The Financial Supervisory Commission (FSC) yesterday said it has no objection to Taiwan Fire and Marine Insurance Co’s (TFMI, 台灣產物保險) involvement in the purchase of Next Media Group’s (壹傳媒集團) four local outlets, but the insurer must not supply funding and its top shareholders must not hold key positions in the four media firms.
The financial regulator made the statements after TFMI chairman Steve Lee (李泰宏) inked an agreement late on Tuesday night to take up a 32 percent stake in Next TV (壹電視) through an affiliated development company.
The commission’s Insurance Bureau posted a statement on its Web site, indicating insurance companies and their major shareholders must not sit on the boards of invested listed firms, or assume top management positions or appoint senior executives.
“Lee must not use any insurance funds in his media venture,” the bureau said, adding that it would conduct strict oversight to ensure full compliance to protect the rights of all policyholders.
The insurance company said in a stock filing it would not supply funding for Lee’s personal investment.
Jean Chiu (邱淑貞), the deputy director-general of the commission’s Banking Bureau, said the principle of separation of banking and commerce does not apply to insurance companies.
“We don’t see the need to extend the principle to insurance companies in keeping with international governance practices,” Chiu said by telephone.
The commission said it also no longer has reservations about Chinatrust Charity Foundation (中信慈善基金會) chairman Jeffrey Koo Jr’s (辜仲諒) participation in the buyout, after the details of the transaction showed he does not own a controlling stake in the four companies.
Under the deal, Koo Jr, the eldest son of Chinatrust Financial Holding Co (中信金控) founder and chairman Jeffrey Koo (辜濂松), has cut his stake in the four Next Media’ outlets to 20 percent, from the original 34 percent, after David Lee (李世聰), chairman of funeral-services provider Lung Yen Life Service Co (龍巖), took over the other 14 percent from Koo Jr.
“The commission is now satisfied with the adjustment,” Chiu said.
The commission had earlier asked the Koo family to choose between Chinatrust Financial and Next Media to uphold the principle of separation.
The ownership change does not need approval from the commission since no party involved is in the financial sector, Chiu said.
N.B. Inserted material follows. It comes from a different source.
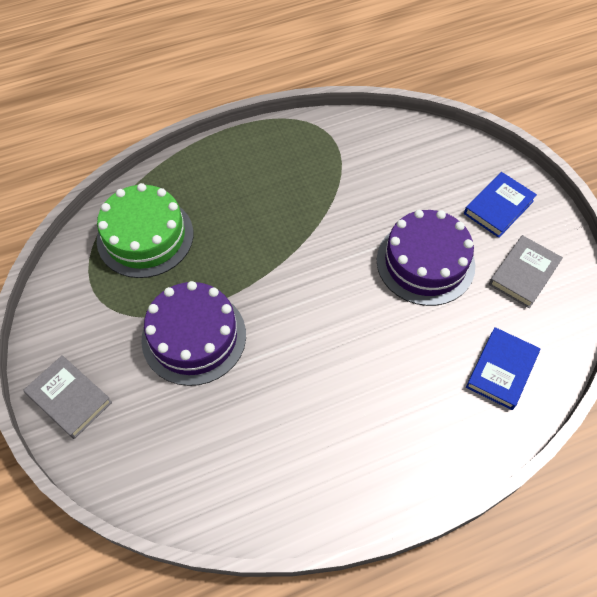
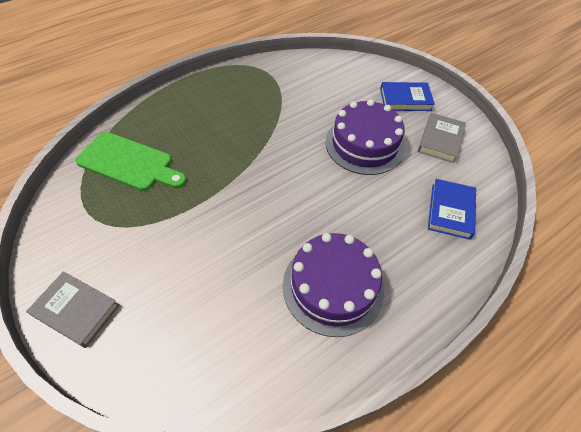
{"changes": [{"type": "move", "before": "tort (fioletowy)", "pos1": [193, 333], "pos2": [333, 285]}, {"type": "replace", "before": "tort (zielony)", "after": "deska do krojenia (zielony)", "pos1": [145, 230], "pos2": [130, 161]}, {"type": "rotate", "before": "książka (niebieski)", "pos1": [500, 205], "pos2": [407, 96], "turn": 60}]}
Meanwhile, the Fair Trade Commission (FTC) said all parties in the buyout must submit applications for regulatory approval.
While it said it still did not know who participated in the deal because it has not seen the contracts, it has sent official documents to all possible buyers appearing in newspapers, FTC spokesman Sun Li-chun (孫立群) said by telephone.
Sun said the FTC did not have a deadline set for the buyers to make their submissions, but added that it would wait until it collects all the necessary information before reviewing the deal.
The FTC has 60 days to complete the review after the process starts, he said.
Apart from Koo Jr, Steve Lee and David Lee, the other members of the investment consortium include Formosa Plastics Group (台塑集團) chairman William Wong (王文淵) and Want Want Holdings Ltd (旺旺控股) chairman Tsai Eng-meng (蔡衍明).
Wong did not comment on the deal yesterday, but the group’s four major units — Formosa Plastics Corp (台塑), Formosa Petrochemical Corp (台塑石化), Formosa Chemicals & Fibre Corp (台灣化纖) and Nan Ya Plastics Corp (南亞塑膠) — said in separate stock exchange filings that the group hopes to make a contribution to Taiwan through participation in the buyout.